Los Angeles officials and the University of California were locked in standoff Friday over whether the city would receive a list of older concrete buildings that may collapse during a major earthquake.
The list is considered a crucial first step in any effort by Mayor Eric Garcetti and other city officials to identify vulnerable concrete buildings, which experts say pose the greatest risk of deaths in a huge temblor.
IN DEPTH: The dangers of concrete buildings and earthquakes
City officials said they requested the data this week from a group of researchers who identified about 1,500 potentially at-risk concrete buildings in L.A. The academics sent a 2012 research paper outlining their studies but declined the city's request to provide the list of buildings, said Jeff Millman, a spokesman for Garcetti.
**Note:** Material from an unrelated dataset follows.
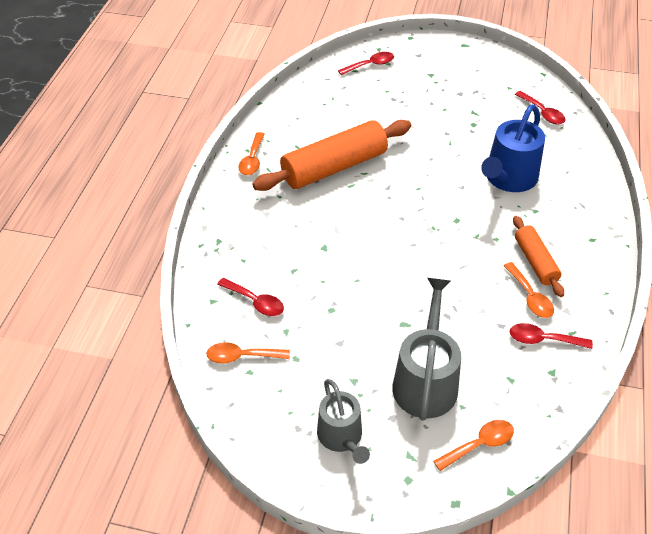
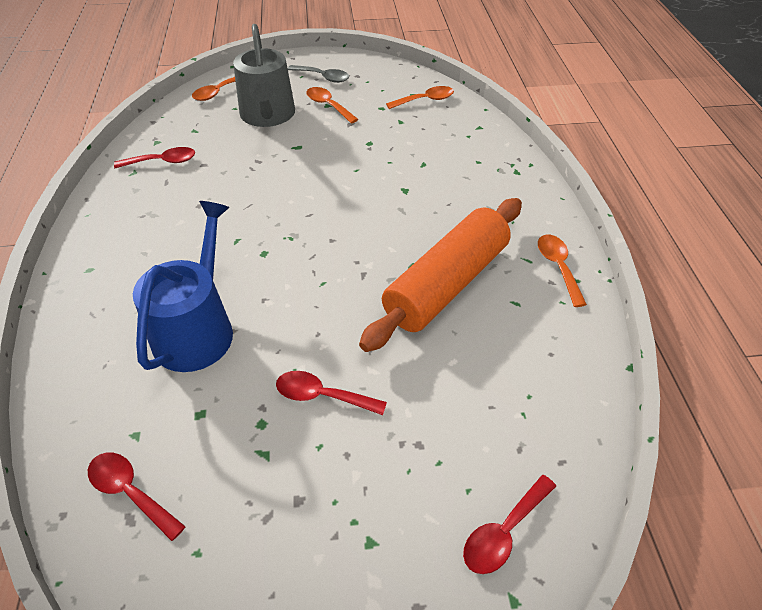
camera: 160 degrees right, 0 degrees up
red spoon [217,278,284,316] -> red spoon moved to [276,371,387,415]
grey watering can [317,379,370,464] -> grey spoon [288,65,349,83]
orange spoon [504,262,554,318] -> orange spoon moved to [306,87,358,124]
orange rolling pin [513,216,564,297] -> none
The scientists had earlier told The Times they were willing to share the list with the city.
The University of California researchers are backed by a $3.6-million grant from the National Science Foundation to study the collapse potential of older nonductile concrete buildings during earthquakes.
In a statement Friday, UC said it is willing to talk to the city about the data, but "those discussions have not yet occurred in anything other than in a very informal and preliminary manner."
The researchers have long said they are reluctant to make the data public, fearing they could be exposed to legal liability from building owners because the data are far from definitive. Each building would have to be examined more thoroughly to determine whether it needed strengthening.
UC officials said the purpose of the research was for scientific study and not "a seismic assessment of specific buildings."
"Ultimately, the research team does plan to post confirmed and reliable publicly accessible data from the study on a public website," UC added.
The dispute raises questions about whether the data will ever be made public and how researchers should handle senstitive material with a public interest.
Experts said researchers who accept public money are generally compelled to make their data public, though there are exceptions, including when research is of a sensitive nature, such as the names of academics who tested on animals, or if the research is incomplete.
"The expectation is that all data will be made available after a reasonable length of time," according to the National Science Foundation's website. However, "within legal constraints, what constitutes reasonable data access will be determined by the community of interest through the process of peer review and program management."
The NSF official overseeing the specific grant was not available this week for comment, spokeswoman Sarah Bates said.
Graham Fleming, vice chancellor for research at UC Berkeley, said that in some cases, "It could be inappropriate, and it can even be unethical" for scientists to release the underlying data used in a research project.
"There could be a significant disservice done to the public interest by releasing data that is subject to being easily misunderstood," Fleming said. "The university is ... open to exploring responsible ways of making the specific research data that supports the science useful to the community."
In its statement, UC added it is willing to discuss with L.A. officials how the building data could be used by the city. Until now, the university said, L.A. has not "communicated specifically how it might use the inventory."